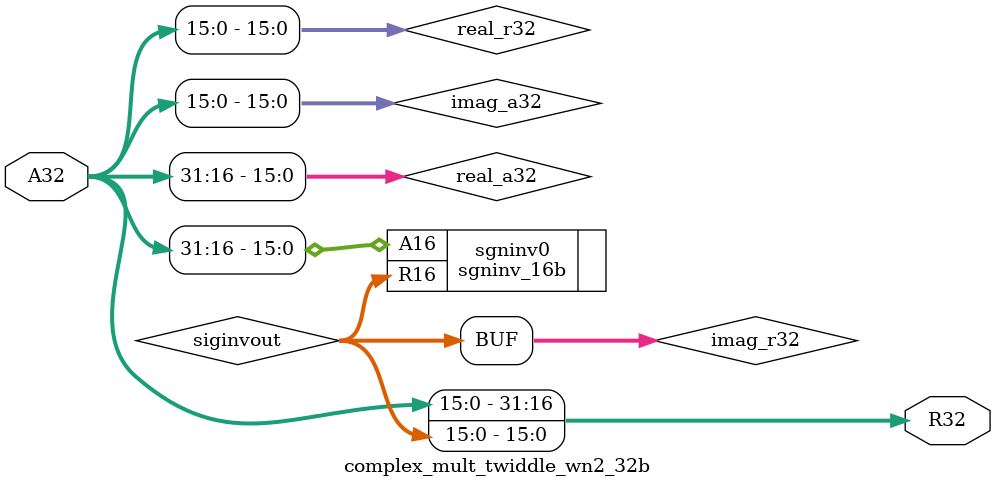
<source format=v>
module complex_mult_twiddle_wn2_32b(
  A32,
  R32,
  );
  
   
  input  [31:0] A32;
  output [31:0] R32;


  wire [15:0] real_a32;
  wire [15:0] imag_a32;

  wire [15:0] real_r32;
  wire [15:0] imag_r32;

  wire [15:0] siginvout;


assign real_a32 = A32[31:16];
assign imag_a32 = A32[15:0];

assign real_r32 = imag_a32;
assign imag_r32 = siginvout;


  sgninv_16b sgninv0(.A16(real_a32) , .R16(siginvout));
assign R32 = {real_r32,imag_r32};


endmodule

</source>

### WORK TO COMPLETE
Having found the line with "assign imag_r32 = siginvout;" in the listing above, transcribe it and every line after it to the end, exactly, with no additions.

### RESPONSE AREA
assign imag_r32 = siginvout;


  sgninv_16b sgninv0(.A16(real_a32) , .R16(siginvout));
assign R32 = {real_r32,imag_r32};


endmodule

</source>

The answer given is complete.